RECORDS FOR THIS EXERCISE =>
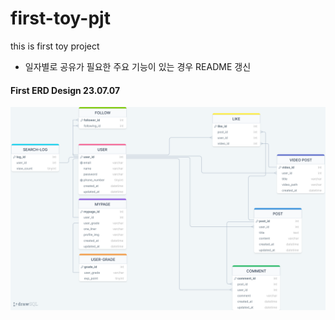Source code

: # first-toy-pjt

this is first toy project

- 일자별로 공유가 필요한 주요 기능이 있는 경우 README 갱신

#### First ERD Design 23.07.07

![ERD](./assets/drawSQL-toypjt-export-2023-07-07.png)
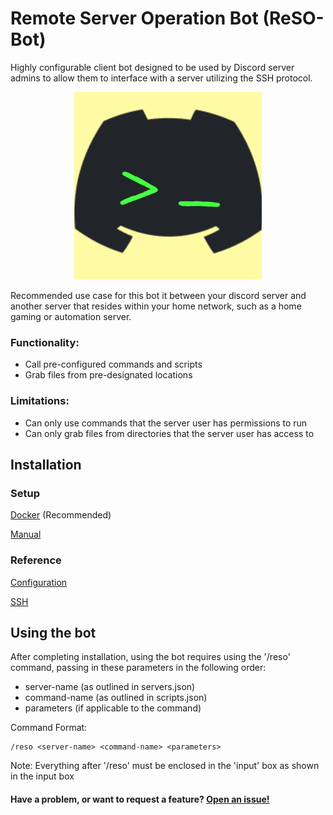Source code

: # Remote Server Operation Bot (ReSO-Bot)

Highly configurable client bot designed to be used by Discord server admins to allow them to interface with a server utilizing the SSH protocol.

<p align="center">
  <img src="https://raw.githubusercontent.com/EvinRWatson/ReSO-Bot/master/ReSO_Bot_Logo.png" width="300" height="300"/>
</p>

Recommended use case for this bot it between your discord server and another server that resides within your home network, such as a home gaming or automation server.

### Functionality:
- Call pre-configured commands and scripts
- Grab files from pre-designated locations

### Limitations:
- Can only use commands that the server user has permissions to run
- Can only grab files from directories that the server user has access to

## Installation

### Setup 

[Docker](/Docs/Docker_Install.MD) (Recommended)

[Manual](/Docs/Manual_Install.MD)

### Reference

[Configuration](/Docs/Configuration.MD)

[SSH](/Docs/SSH_Setup.MD)

## Using the bot

After completing installation, using the bot requires using the '/reso' command, passing in these parameters in the following order:

- server-name (as outlined in servers.json)
- command-name (as outlined in scripts.json)
- parameters (if applicable to the command)

Command Format:

    /reso <server-name> <command-name> <parameters>

Note: Everything after '/reso' must be enclosed in the 'input' box as shown in the input box

#### Have a problem, or want to request a feature? [Open an issue!](https://github.com/EvinRWatson/ReSO-Bot/issues/new)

REQUEST =>
Repeat each entry above exactly, passing over any images.

SOLVED EXERCISE =>
Source code

: # first-toy-pjt

this is first toy project

- 일자별로 공유가 필요한 주요 기능이 있는 경우 README 갱신

#### First ERD Design 23.07.07

![ERD](./assets/drawSQL-toypjt-export-2023-07-07.png)
Source code

: # Remote Server Operation Bot (ReSO-Bot)

Highly configurable client bot designed to be used by Discord server admins to allow them to interface with a server utilizing the SSH protocol.

<p align="center">
  <img src="https://raw.githubusercontent.com/EvinRWatson/ReSO-Bot/master/ReSO_Bot_Logo.png" width="300" height="300"/>
</p>

Recommended use case for this bot it between your discord server and another server that resides within your home network, such as a home gaming or automation server.

### Functionality:
- Call pre-configured commands and scripts
- Grab files from pre-designated locations

### Limitations:
- Can only use commands that the server user has permissions to run
- Can only grab files from directories that the server user has access to

## Installation

### Setup 

[Docker](/Docs/Docker_Install.MD) (Recommended)

[Manual](/Docs/Manual_Install.MD)

### Reference

[Configuration](/Docs/Configuration.MD)

[SSH](/Docs/SSH_Setup.MD)

## Using the bot

After completing installation, using the bot requires using the '/reso' command, passing in these parameters in the following order:

- server-name (as outlined in servers.json)
- command-name (as outlined in scripts.json)
- parameters (if applicable to the command)

Command Format:

    /reso <server-name> <command-name> <parameters>

Note: Everything after '/reso' must be enclosed in the 'input' box as shown in the input box

#### Have a problem, or want to request a feature? [Open an issue!](https://github.com/EvinRWatson/ReSO-Bot/issues/new)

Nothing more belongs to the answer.